§ PROBLEM DESCRIPTION: Once you find the line that contains "### To send messages", transcribe it and each line after it through the end of the listing, exactly as written.

§ RECORD EXCERPTS:
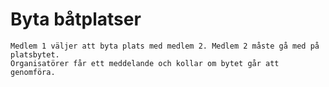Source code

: # Byta båtplatser
    Medlem 1 väljer att byta plats med medlem 2. Medlem 2 måste gå med på platsbytet.
    Organisatörer får ett meddelande och kollar om bytet går att genomföra. 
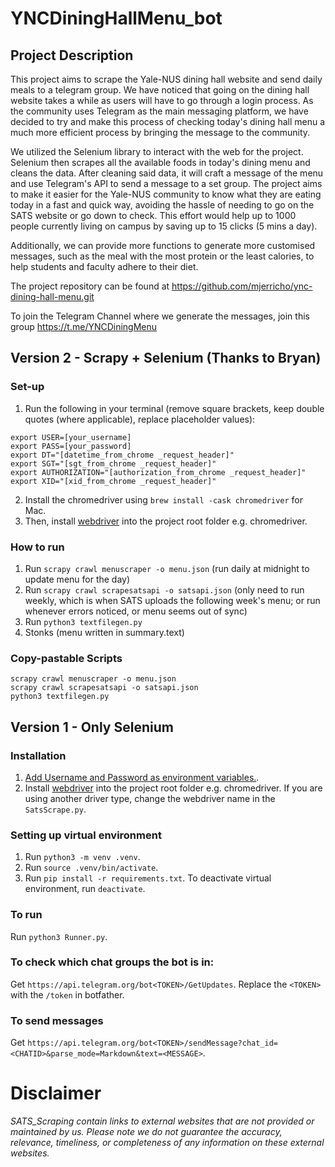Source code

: # YNCDiningHallMenu_bot

## Project Description
This project aims to scrape the Yale-NUS dining hall website and send daily meals to a telegram group. We have noticed that going on the dining hall website takes a while as users will have to go through a login process. As the community uses Telegram as the main messaging platform, we have decided to try and make this process of checking today's dining hall menu a much more efficient process by bringing the message to the community. 

We utilized the Selenium library to interact with the web for the project. Selenium then scrapes all the available foods in today's dining menu and cleans the data. After cleaning said data, it will craft a message of the menu and use Telegram's API to send a message to a set group. The project aims to make it easier for the Yale-NUS community to know what they are eating today in a fast and quick way, avoiding the hassle of needing to go on the SATS website or go down to check. This effort would help up to 1000 people currently living on campus by saving up to 15 clicks (5 mins a day).

Additionally, we can provide more functions to generate more customised messages, such as the meal with the most protein or the least calories, to help students and faculty adhere to their diet. 

The project repository can be found at https://github.com/mjerricho/ync-dining-hall-menu.git

To join the Telegram Channel where we generate the messages, join this group https://t.me/YNCDiningMenu

## Version 2 - Scrapy + Selenium (Thanks to Bryan)
### Set-up
1. Run the following in your terminal (remove square brackets, keep double quotes (where applicable), replace placeholder values):

```
export USER=[your_username]
export PASS=[your_password]
export DT="[datetime_from_chrome _request_header]"
export SGT="[sgt_from_chrome _request_header]"
export AUTHORIZATION="[authorization_from_chrome _request_header]"
export XID="[xid_from_chrome _request_header]"
```
2. Install the chromedriver using `brew install -cask chromedriver` for Mac. 
3. Then, install [webdriver](https://chromedriver.chromium.org/downloads) into the project root folder e.g. chromedriver.

### How to run
1. Run `scrapy crawl menuscraper -o menu.json` (run daily at midnight to update menu for the day)
2. Run `scrapy crawl scrapesatsapi -o satsapi.json` (only need to run weekly, which is when SATS uploads the following week's menu; or run whenever errors noticed, or menu seems out of sync)
3. Run `python3 textfilegen.py`
4. Stonks (menu written in summary.text)

### Copy-pastable Scripts
```
scrapy crawl menuscraper -o menu.json
scrapy crawl scrapesatsapi -o satsapi.json
python3 textfilegen.py
```

## Version 1 - Only Selenium
### Installation
1. [Add Username and Password as environment variables.](https://phoenixnap.com/kb/set-environment-variable-mac).
2. Install [webdriver](https://chromedriver.chromium.org/downloads) into the project root folder e.g. chromedriver. If you are using another driver type, change the webdriver name in the `SatsScrape.py`.

### Setting up virtual environment
1. Run `python3 -m venv .venv`.
2. Run `source .venv/bin/activate`.
3. Run `pip install -r requirements.txt`.
To deactivate virtual environment, run `deactivate`.

### To run
Run `python3 Runner.py`.

### To check which chat groups the bot is in:
Get `https://api.telegram.org/bot<TOKEN>/GetUpdates`. Replace the `<TOKEN>` with the `/token` in botfather.

### To send messages
Get `https://api.telegram.org/bot<TOKEN>/sendMessage?chat_id=<CHATID>&parse_mode=Markdown&text=<MESSAGE>`.

# Disclaimer
_SATS_Scraping contain links to external websites that are not provided or maintained by us. Please note we do not guarantee the accuracy, relevance, timeliness, or completeness of any information on these external websites._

§ ANSWER FOR THE TASK:
### To send messages
Get `https://api.telegram.org/bot<TOKEN>/sendMessage?chat_id=<CHATID>&parse_mode=Markdown&text=<MESSAGE>`.

# Disclaimer
_SATS_Scraping contain links to external websites that are not provided or maintained by us. Please note we do not guarantee the accuracy, relevance, timeliness, or completeness of any information on these external websites._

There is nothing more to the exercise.